CEO: Nikolas Woods
Amount of funding raised to date: $236,000
No. of local employees: 8
Year founded: 2016
Company description: Hohm designs sleeping pods that can be reserved in advance. It plans to make pods for universities, airports and businesses.
Weary airport passengers uncomfortably draped over metal seats. Sleepy students dozing off in the library over their notes for final exams. These were just a few of the people Nikolas Woods had in mind when he started his new company, Hohm.
Woods came up with the idea for the napping pod startup while he was working long hours at his previous venture, a medical device startup called Lightbox Medical that he sold in 2016.
“It started with the need in my own personal life,” Woods said. “It was an issue being away from the house and needing a quick 30-minute nap.”
Woods spent the past two years developing sleeping pods that can be reserved in advance through a website or mobile app. Unlike the futuristic recliners used at tech firms like Google, Hohm’s pods are like a mini-room. The 43-square-foot units are heavy duty, made out of powder-coated steel, with a twin-sized mattress, charging ports, and a sound-blocking curtain.
The company struck a partnership with mattress company Tempur Sealy International while it was developing its first pods in 2018.

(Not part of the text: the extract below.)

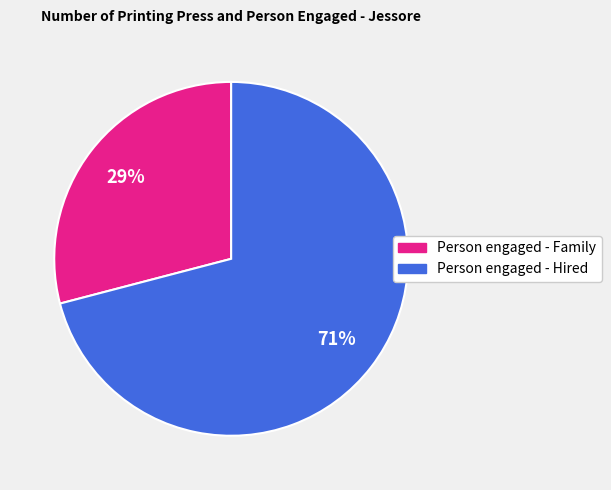

Is there any slice that represents more than half of the pie?

Yes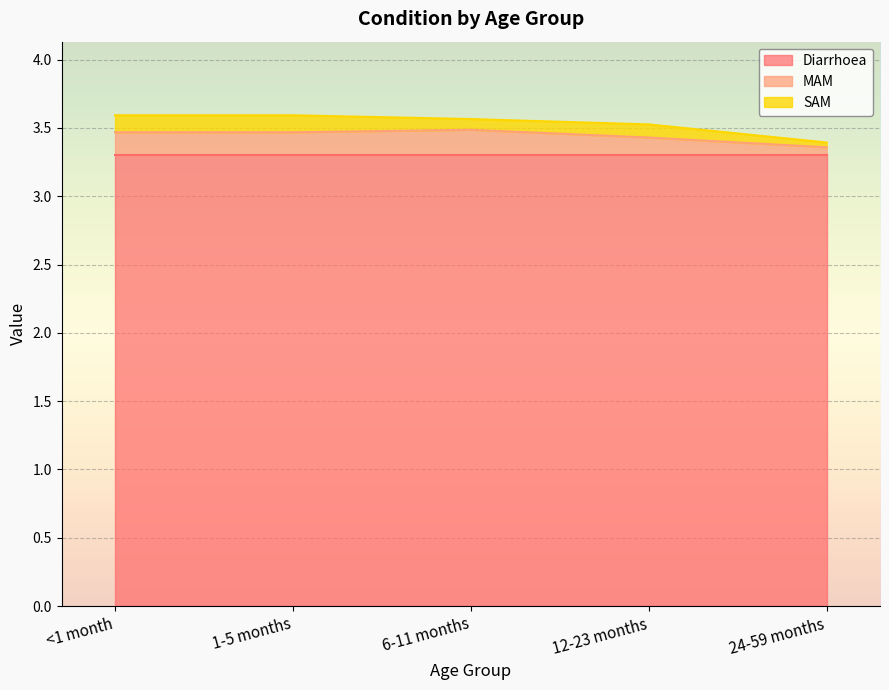

Does the chart display data point markers on the line(s)?

No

“I wanted to create something that rivaled your own bedroom, not like a chair,” Woods said. “It’s spacious and private. You can stretch out and be comfortable.”
The company may have a chance to see its product take off; it was one of five companies accepted into the San Diego Airport Innovation Lab’s newest cohort. Through the new program, startups are given the chance to demo their products at the San Diego International Airport, and receive feedback from airport leadership, with the chance to gain a more extensive presence at SAN.
“It’s so perfect—the Airport Innovation Lab is right in our backyard,” Woods said. “Our goal is a long-term placement within the San Diego International Airport, and also other airports.”
Hohm is also building out its presence on college campuses. The company launched its napping pods at the University of Arizona’s student union late last year, where it drummed up 225 bookings in its first 10 weeks. Roughly 22 percent of its customers came back.
Neysha Aguilar, marketing and communications manager for Arizona Student Unions, said the pods have been a hit for students that are on a tight schedule, and might not have time to walk back to their dorms or drive home. Faculty use them, too.
“They’re loving it,” Aguilar said. “Some of them even schedule their naps into their day.”
Hohm currently lets users reserve its pods for 30 minutes to four hours, for about $12 per hour. It has one attendant for every four pods, to help ensure booking goes smoothly, clean the pods and make sure only one person uses them at a time.
Woods hopes to bring Hohm to more schools for the upcoming semester.
“We’re looking to continue at the University of Arizona and spread to more schools in the fall,” he said.